Беллаш с Тит Титычем разговаривал, как с трибуны:
– Капитал осужден на гибель, этот вопрос решен историей. Если не верите мне, читайте Карла Маркса: у него все объяснено в высшей степени доходчиво, толково и обстоятельно…
Иногда Беллашу грозили из-за угла:
– Ты, видать, капитал только в книжке и видывал! Оттого и за наш хватаешься… Погоди, милок: мы тебе зубы посчитаем…
В полдень, как всегда, прапорщик отворил двери своей «Комиссии»; скоро пришел и Вадим Аркадьевич, сообща растопили печку.
– Чем заниматься будем? – спросил Ениколопов, грея руки.
– Магарычом! – ответил юный прапор, кидая в печурку заснеженные плашки дров. – Рабочий России самой традицией осужден спаивать в получку мастера… Вот этим я и займусь сегодня!

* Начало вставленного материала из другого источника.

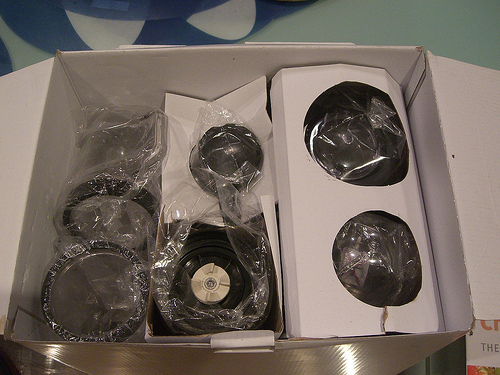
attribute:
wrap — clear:
[68, 105, 165, 246]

Тут шлепнула с размаху дверь, и сипло сказали:
– Вот они – капиталисты! Бей их… за капитал!
Ениколопов, как сидел на чурбачке перед печкой, так и сунулся в угол.
Беллашу досталось первому, и светлые волосы офицера провисли со лба красными сосульками.
Ениколопов выстрелил.
– Меня не трогать! – сказал. – Убью…
Пролетел над головой тяжелый табурет.
– Бей с опаской, – крикнул Извеков, – у лекаря шкура тонка!
В железной хватке стиснули ему запястье. И револьвер эсера стучал выстрелами, рассылая пули в потолок и окна.
Отскакивали горячие патроны, выпрыгивая вверх и падая за печку…
Били страшно, били жестоко. Но не добили.
– Выноси, паря! – распоряжался Извеков, и работников «Комиссии» выбросили на заснеженный двор. – Кидай теперича…
Схватили за ноги, потащили бросать в колодец.
– Стой! – вовремя удержался Извеков. – Не в колодец кидай, на землю клади с миром. Пущай отойдут на снежку. Сенька, подпали!
Бросили обоих в снег, и снег сразу побагровел. Когда очнулись двое, жарко пылала хибарка – московский филиал «Музея содействия труду». Закопченные пожарные раскатывали по двору черные дымящиеся бревна. Ениколопов встал, долго тер снегом разбитое лицо.
– Пошли, прапор, – сказал. – Коньяком подлечимся…
– На митинг! – кричали пожарные. – Собирай митинг! Вечером на Влахопуловской площади был митинг, каких Уренск еще не видывал. Солдаты подвезли два прожектора, бросили тревожные лучи огня в глухую бездну неба. Светло было и жутковато.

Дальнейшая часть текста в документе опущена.